What Does This Mean for Biomarkers of Schizophrenia-Spectrum
Disorders?
In surveying the SSD literature, a patchy pattern emerges: biomarkers
associated with auditory SM (particularly the MMN) andvisual WM in individuals with schizophrenia have been examined in
detail and appear to be related to symptom severity. In contrast, the
complement, visual SM and auditory WM, receive less attention. Progress
is also hampered because there is little work conducted in SSD apart
from those with a schizophrenia diagnosis. Diagnosed individuals often
have comorbid diagnoses and require medications which can obscure the
relationship between symptoms and biomarkers. To gain a foothold in the
untapped areas (see Table 1), we argue that filling in the missing cells
(visual SM, auditory WM) across SSD will accelerate the pace of data
collection and expedite our ability to distinguish between competing
theoretical perspectives. A final deficiency is that apart from the
auditory MMN, there is little consistency in methodology, making studies
difficult to generalize across. The standardization of auditory MMN
procedures may be one of the reasons why the auditory MMN is one of the
more compelling biomarkers of schizophrenia.
Our goal is to make clear that countering these oversights may improve
the identification and characterization of useful biomarkers to better
assess and mitigate SSD. For many researchers, including ourselves,
gaining access to substantial clinical populations is improbable.

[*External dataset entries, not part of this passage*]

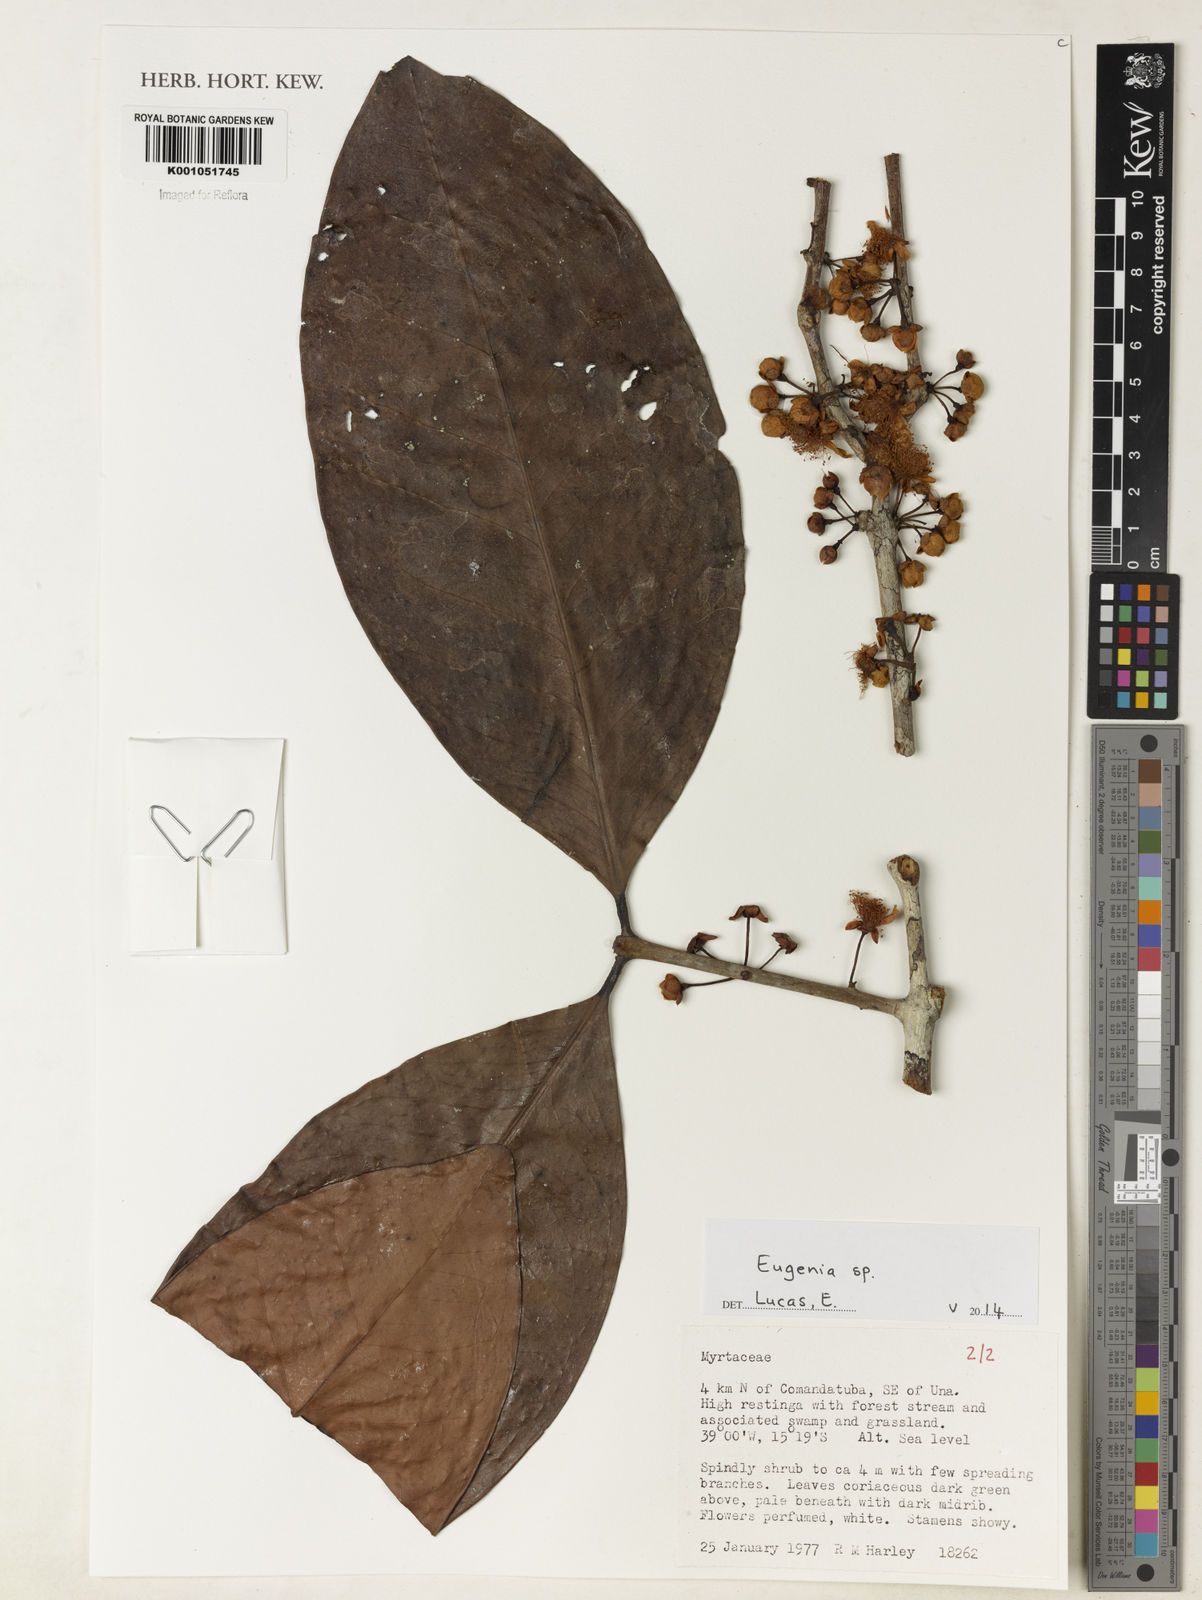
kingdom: Plantae
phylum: Tracheophyta
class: Magnoliopsida
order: Myrtales
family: Myrtaceae
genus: Eugenia
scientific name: Eugenia unana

Testing special populations, especially those with psychosis, impose
ethical and practical difficulties with regards to care and consent. In
contrast, evaluating subclinical populations provides a useful option in
investigating SSD. It is also a conservative approach because those with
high schizotypy are expected to show smaller, more modest effects than
those with psychiatric diagnoses. As noted, perceptually, the auditory
MMN is the best studied biomarker associated with schizophrenia and
abnormalities persist across SSD, including in the subclinical
population. In visual WM, the range of analyses is more varied without
commitment to a particular biomarker of SSD. The absence of clear
biomarkers associated with the complementary areas of visual SM and
auditory WM make for a puzzling circumstance. Assuming a
similar pattern of sensory and working memory abnormalities in
schizotypy to those found in diagnosed schizophrenia, focusing on
schizotypy can help identify causal mechanisms that are linked to
symptom severity. In short, we encourage ERP research in auditory and
visual SM, and auditory and visual WM, preferably in the same clinical
individuals as much as possible, and across SSD and subclinical
populations.
How Could Biomarkers of Symptom Severity Improve Clinical
Outcomes?
One goal of documenting behavioral deficits and associated biomarkers of
symptom severity in schizotypy is to improve clinical outcomes,potentially by identifying appropriate treatments related
to the underlying mechanisms . Biomarkers could also document a
patient’s progress, such as improvements of deterioration over time, and
potentially identify the mechanism of improvement. For example, there is
growing evidence that sensory training methods can improve cognition in
schizophrenia. Auditory training methods that require learning to
discriminate between different frequency modulated sweeps improve
auditory processing speed (Biagianti et al., 2016) and executive
functioning (Dale et al., 2016). Extending this observation,
multisensory (visual and audio) training on three simultaneity judgment
tasks reduced the temporal binding window in a neurotypical group, with
effects lasting seven days. The multisensory versions had bigger effects
than the unisensory versions. Training duration had little effect on
improvements in the temporal binding window (Zerr et al., 2019). A
review of sensory-targeted cognitive training methods found consistent
improvements in multiple areas of cognition (Donde, Mondino, et al.,
2019), including WM (Hubacher et al., 2013; Lawlor-Savage & Goghari,
2014). If the early auditory signal is improved, this would benefit
later auditory processing. However, benefits were short-lived and
time-intensive. One theorized mechanism of sensory training is that it
induces neural plasticity, providing a window to normalize sensory and
cognitive functioning. Indeed, Donde et al. (2019) reviewed biomarkers
of schizophrenia that normalized after sensory training. They
highlighted that training imposes no known side effects and it
may provide a more holistic approach to reducing schizophrenia
symptomatology. Others note that ignoring sensory issues creates an
informational “bottleneck” that hampers patients’ ability to improve
cognitive functioning (Genevsky et al., 2010). Training in processing
speed showed greater improvements across cognitive abilities compared to
narrow effects after WM training (Cassetta et al., 2019). Improving
low-level sensory processing benefits upstream processing, but more work
is essential to determine which approach best alleviates symptoms.